The Real Difference Between Strict and Non-Strict Mode

The strict_json_schema setting doesn't control whether errors are raised during tool execution, it controls what schema is sent to the LLM to guide its JSON generation.

Strict Mode (strict_json_schema=True): - The schema sent to the LLM includes additionalProperties: false - This instructs the LLM not to generate extra properties in the first place - The dynamically created Pydantic model processes whatever JSON is received, extracting only the expected fields

Non-Strict Mode (strict_json_schema=False): - The schema sent to the LLM allows additional properties - The LLM is more likely to generate extra properties since the schema permits them - The dynamically created Pydantic model processes the JSON the same way, extracting only expected fields

Why Both Cases "Work" Without Errors

In both cases the tool execution succeeds because:

  1. The JSON is valid regardless of extra properties
  2. The SDK creates Pydantic models dynamically using create_model() with BaseModel as the base
  3. Pydantic's default behavior with BaseModel is to ignore extra fields during validation
  4. The function receives the expected parameters after validation

Key Technical Detail: The SDK relies on standard Pydantic behavior where models created with BaseModel ignore extra fields by default. This isn't special SDK logic, it's how Pydantic works when validating JSON input against dynamically created models.

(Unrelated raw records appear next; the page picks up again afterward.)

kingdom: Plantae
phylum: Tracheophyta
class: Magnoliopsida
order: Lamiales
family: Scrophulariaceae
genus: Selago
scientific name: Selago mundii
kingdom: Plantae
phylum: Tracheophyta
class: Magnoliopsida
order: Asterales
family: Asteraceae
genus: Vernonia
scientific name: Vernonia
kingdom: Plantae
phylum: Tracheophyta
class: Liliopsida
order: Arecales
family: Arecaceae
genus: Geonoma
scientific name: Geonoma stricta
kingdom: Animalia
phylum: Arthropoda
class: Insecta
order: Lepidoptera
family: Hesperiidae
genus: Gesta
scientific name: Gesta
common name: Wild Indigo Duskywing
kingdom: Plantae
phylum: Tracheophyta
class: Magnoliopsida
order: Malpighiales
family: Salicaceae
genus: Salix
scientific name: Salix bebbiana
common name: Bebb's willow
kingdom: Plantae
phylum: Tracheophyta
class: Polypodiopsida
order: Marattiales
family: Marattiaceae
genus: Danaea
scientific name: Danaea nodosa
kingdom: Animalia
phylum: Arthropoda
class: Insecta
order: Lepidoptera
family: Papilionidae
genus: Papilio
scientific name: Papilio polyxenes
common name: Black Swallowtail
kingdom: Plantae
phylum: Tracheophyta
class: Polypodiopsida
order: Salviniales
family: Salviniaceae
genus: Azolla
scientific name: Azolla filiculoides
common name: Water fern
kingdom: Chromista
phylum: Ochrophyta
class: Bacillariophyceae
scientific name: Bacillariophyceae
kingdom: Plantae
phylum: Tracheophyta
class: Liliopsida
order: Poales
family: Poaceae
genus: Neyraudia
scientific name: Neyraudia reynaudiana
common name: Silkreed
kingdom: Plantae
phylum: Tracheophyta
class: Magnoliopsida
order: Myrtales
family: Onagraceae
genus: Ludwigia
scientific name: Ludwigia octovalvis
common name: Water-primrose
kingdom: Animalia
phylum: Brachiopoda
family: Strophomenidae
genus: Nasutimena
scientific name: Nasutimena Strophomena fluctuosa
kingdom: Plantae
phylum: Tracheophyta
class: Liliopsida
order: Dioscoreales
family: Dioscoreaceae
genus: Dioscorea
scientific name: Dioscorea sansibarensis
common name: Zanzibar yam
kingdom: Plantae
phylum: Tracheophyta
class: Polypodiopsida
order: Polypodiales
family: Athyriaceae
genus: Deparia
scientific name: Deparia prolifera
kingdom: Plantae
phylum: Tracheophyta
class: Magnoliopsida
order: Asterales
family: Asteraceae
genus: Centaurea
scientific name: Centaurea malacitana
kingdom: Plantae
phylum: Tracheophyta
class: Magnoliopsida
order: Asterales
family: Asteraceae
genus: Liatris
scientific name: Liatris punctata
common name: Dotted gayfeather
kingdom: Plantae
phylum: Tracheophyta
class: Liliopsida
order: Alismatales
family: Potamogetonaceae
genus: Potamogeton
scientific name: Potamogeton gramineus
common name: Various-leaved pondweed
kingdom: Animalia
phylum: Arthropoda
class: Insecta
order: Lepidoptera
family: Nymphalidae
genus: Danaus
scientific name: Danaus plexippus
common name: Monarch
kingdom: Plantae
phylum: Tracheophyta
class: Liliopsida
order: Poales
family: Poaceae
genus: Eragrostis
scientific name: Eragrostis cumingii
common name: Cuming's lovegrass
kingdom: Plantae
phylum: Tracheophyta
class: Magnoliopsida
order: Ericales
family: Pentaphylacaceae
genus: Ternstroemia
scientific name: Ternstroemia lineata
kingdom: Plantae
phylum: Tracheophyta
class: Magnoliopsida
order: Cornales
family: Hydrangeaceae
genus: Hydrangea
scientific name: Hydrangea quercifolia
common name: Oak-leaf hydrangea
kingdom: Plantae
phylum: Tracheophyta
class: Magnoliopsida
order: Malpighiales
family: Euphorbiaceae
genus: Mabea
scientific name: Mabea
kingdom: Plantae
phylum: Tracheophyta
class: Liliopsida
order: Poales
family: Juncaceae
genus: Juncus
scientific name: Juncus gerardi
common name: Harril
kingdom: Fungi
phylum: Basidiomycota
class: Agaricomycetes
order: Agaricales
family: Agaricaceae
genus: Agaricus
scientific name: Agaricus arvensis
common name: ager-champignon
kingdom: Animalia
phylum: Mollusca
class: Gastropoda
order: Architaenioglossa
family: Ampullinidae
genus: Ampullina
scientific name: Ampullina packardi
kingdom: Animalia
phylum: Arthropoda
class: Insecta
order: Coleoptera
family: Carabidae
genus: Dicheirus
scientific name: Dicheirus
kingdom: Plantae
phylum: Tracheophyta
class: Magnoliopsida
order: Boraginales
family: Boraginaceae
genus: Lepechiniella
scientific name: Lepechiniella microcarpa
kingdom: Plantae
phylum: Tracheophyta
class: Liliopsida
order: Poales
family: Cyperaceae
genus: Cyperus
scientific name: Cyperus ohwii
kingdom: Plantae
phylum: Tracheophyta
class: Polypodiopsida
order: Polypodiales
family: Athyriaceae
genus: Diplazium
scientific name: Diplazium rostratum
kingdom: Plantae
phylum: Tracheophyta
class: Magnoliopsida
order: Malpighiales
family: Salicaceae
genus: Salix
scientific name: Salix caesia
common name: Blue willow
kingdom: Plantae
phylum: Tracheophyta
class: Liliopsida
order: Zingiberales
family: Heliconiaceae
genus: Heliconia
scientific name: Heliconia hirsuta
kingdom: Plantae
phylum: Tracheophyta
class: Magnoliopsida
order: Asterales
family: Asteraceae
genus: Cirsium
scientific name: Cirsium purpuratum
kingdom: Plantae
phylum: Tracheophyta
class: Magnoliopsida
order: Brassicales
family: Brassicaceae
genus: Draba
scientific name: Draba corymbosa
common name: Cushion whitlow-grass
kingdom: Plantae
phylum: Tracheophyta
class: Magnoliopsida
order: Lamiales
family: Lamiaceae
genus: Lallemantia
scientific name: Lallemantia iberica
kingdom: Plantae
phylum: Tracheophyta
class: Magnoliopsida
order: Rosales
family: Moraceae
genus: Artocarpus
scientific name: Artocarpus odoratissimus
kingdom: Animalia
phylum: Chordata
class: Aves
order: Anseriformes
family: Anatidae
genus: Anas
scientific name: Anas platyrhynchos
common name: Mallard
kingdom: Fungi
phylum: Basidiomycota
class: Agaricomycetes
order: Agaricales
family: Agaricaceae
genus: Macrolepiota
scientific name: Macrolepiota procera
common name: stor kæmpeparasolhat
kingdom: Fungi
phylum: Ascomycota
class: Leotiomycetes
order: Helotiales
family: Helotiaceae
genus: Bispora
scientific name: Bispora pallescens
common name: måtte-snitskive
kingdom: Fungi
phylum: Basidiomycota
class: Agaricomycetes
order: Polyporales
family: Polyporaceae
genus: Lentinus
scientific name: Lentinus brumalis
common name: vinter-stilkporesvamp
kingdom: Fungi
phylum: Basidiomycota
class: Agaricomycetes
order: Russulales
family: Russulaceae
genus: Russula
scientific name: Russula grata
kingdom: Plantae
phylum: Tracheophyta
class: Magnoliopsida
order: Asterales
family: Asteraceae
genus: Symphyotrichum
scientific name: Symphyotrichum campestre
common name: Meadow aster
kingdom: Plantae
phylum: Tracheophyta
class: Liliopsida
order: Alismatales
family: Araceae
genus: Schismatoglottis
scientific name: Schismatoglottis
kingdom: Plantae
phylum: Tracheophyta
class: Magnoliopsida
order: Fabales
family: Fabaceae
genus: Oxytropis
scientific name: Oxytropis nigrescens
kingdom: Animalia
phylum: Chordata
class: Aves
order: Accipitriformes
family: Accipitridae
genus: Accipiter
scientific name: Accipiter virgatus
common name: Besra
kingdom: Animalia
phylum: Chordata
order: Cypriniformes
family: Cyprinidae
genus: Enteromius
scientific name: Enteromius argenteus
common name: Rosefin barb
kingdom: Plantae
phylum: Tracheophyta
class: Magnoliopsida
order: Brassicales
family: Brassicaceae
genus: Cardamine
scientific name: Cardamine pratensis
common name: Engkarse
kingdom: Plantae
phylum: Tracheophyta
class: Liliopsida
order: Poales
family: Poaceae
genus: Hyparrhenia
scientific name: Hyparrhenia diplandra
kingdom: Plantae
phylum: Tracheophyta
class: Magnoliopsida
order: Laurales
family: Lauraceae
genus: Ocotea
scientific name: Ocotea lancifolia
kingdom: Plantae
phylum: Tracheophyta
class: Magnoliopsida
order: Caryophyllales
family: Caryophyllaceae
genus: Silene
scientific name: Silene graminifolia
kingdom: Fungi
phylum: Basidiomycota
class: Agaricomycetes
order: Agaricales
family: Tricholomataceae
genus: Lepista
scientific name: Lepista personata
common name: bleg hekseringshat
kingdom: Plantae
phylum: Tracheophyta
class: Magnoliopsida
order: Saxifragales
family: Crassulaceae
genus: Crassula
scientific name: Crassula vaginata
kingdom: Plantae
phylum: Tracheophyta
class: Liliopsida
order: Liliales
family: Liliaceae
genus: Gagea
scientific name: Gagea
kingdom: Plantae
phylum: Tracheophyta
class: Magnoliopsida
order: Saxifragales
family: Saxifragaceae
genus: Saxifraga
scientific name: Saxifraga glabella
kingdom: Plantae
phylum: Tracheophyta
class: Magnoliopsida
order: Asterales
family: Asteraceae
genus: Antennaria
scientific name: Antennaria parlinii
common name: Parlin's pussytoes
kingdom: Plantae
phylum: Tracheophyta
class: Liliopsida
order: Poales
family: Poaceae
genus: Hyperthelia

The Real Purpose of Strict Mode

Strict mode's value is prevention, not error handling. It reduces the likelihood that the LLM will generate malformed or inefficient JSON. This leads to:

  • LLM doesn't waste tokens on unnecessary properties
  • LLM follows the schema more precisely
  • When issues occur, they're more likely to be in your expected parameters

Important Caveat: Strict mode can raise UserError exceptions during schema creation if certain types (like mappings) cannot be made strict-compliant, but this happens at tool definition time, not during execution.